The greatest driving force behind Charles’s work was his deep feeling for Cornwall and his wartime experience. Apart from George Mackay Brown, I cannot think of an important poet writing during the last 50 years who has drawn greater strength from place. This finds expression in the way he dovetails Cornish past and present, explores backwaters, celebrates the lives of well-known and little known Cornishmen (among them W.S. Graham and Jack Clemo), and rollicks with a whole tribe of uncles, aunts, grandparents, cousins.
Causley enlisted in the navy in autumn 1939, and served first as a coder, then as an acting petty officer. But he had neither a comfortable nor particularly demanding war, and discovered he was a bad sailor, ‘bouncing about off-shore,’ as he later told me of his time in Scapa Flow, ‘in a destroyer so light, bent and fragile that I was even sick in harbour’. Yet the thrust-and-tug of salt tides is everywhere present in Causley’s work, not only in the subject matter (comradeship, drowning, offshore leave, the sea herself as magnet and mistress) but in its breeziness and imagery.
A poem by Causley is immediately recognisable. It has about it a freshness and untaintedness rare for its time; it is always the poetry of a celebrant, not a cynic or ironist; and it grows in the same garden as hymn, ballad, nursery rhyme and folk-song. It calls out to be heard, not read. D.M. Thomas noted that ‘The surface simplicity of his style is deceptive. Many poets are simple, while appearing to be profound; Causley, like Robert Frost, is the opposite.’
This lucidity and his love of narrative, taken with an innate understanding of children and liking for their company, also made Causley an outstanding children’s writer.
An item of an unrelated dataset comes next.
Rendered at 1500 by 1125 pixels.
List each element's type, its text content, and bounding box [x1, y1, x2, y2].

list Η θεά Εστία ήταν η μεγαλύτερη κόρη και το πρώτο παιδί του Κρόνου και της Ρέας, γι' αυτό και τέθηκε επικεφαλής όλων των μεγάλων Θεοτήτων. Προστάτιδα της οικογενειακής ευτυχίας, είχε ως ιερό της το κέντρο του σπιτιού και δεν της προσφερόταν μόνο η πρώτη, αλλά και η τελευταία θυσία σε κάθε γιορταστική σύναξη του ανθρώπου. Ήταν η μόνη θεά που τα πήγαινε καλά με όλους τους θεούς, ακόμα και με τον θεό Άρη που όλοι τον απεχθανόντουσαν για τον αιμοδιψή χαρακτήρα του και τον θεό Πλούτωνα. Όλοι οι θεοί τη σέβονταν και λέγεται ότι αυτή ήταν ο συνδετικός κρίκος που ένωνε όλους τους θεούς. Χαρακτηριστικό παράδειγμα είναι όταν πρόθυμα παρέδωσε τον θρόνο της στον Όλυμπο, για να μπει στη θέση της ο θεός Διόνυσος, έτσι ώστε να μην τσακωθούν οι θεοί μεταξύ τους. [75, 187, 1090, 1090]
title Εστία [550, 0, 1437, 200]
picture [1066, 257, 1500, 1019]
In 1967 I invited him to contribute to a children’s anthology, and almost by return received By St Thomas Water:
By St Thomas Water
Where the river is thin
We looked for a jam-jar
To catch the quick fish in.
Through St Thomas Church-yard
Jessie and I ran
The day we took the jam-pot
Off the dead man…
Charles told me this was actually the first poem he had written with children in mind. But, significantly, he also led off his next adult collection, Underneath the Water, with the same poem. One of the most accessible and loved poets of his time, he won the Queen’s Gold Medal for Poetry in 1967 and was appointed CBE in 1986, while the Royal Society of Literature elected him Companion of Literature in 2001.
Charles often ended a telephone call or letter with the exhortation ‘ON!’ On, anyhow… On, despite… He was a poet of the first water, and a spirited and curious, generous and upright man.